• WORK REQUIRED: Reproduce the lines of the listing below, beginning at the line that contains "order: Gracilariales" and stopping after the line that contains "family: Fabaceae".

• RECORDED INFORMATION:
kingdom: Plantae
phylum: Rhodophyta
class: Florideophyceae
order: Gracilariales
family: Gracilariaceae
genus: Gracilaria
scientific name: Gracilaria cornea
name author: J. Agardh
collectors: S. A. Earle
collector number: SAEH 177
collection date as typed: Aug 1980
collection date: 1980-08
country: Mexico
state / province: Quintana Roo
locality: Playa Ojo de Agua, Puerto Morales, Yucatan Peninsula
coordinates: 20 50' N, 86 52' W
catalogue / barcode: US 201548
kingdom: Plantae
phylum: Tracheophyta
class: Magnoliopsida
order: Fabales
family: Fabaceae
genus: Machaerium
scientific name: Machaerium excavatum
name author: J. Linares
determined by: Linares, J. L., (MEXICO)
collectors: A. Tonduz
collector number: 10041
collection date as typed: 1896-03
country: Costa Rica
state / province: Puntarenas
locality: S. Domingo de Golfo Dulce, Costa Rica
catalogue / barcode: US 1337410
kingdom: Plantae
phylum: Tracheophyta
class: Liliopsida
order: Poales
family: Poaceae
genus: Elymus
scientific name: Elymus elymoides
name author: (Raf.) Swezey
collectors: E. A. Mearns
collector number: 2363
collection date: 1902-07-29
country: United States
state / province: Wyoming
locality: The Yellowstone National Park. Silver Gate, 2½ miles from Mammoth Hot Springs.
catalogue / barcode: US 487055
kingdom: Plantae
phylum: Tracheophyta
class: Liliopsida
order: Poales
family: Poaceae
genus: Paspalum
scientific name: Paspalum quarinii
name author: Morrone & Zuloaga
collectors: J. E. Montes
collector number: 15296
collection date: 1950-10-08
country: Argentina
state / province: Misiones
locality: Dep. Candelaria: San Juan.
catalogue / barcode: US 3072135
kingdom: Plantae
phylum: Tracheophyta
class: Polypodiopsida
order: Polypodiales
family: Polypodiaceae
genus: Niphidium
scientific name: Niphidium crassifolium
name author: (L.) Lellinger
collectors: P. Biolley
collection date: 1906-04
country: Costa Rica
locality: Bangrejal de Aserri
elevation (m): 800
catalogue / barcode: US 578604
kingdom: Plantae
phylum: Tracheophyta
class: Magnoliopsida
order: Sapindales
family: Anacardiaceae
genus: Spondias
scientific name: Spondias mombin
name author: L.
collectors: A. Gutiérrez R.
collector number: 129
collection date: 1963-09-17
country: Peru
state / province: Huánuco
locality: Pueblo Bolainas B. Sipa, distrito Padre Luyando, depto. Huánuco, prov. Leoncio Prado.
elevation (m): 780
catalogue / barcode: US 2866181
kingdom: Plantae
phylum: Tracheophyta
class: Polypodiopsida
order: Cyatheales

• ANSWER TO THE EXERCISE:
order: Gracilariales
family: Gracilariaceae
genus: Gracilaria
scientific name: Gracilaria cornea
name author: J. Agardh
collectors: S. A. Earle
collector number: SAEH 177
collection date as typed: Aug 1980
collection date: 1980-08
country: Mexico
state / province: Quintana Roo
locality: Playa Ojo de Agua, Puerto Morales, Yucatan Peninsula
coordinates: 20 50' N, 86 52' W
catalogue / barcode: US 201548
kingdom: Plantae
phylum: Tracheophyta
class: Magnoliopsida
order: Fabales
family: Fabaceae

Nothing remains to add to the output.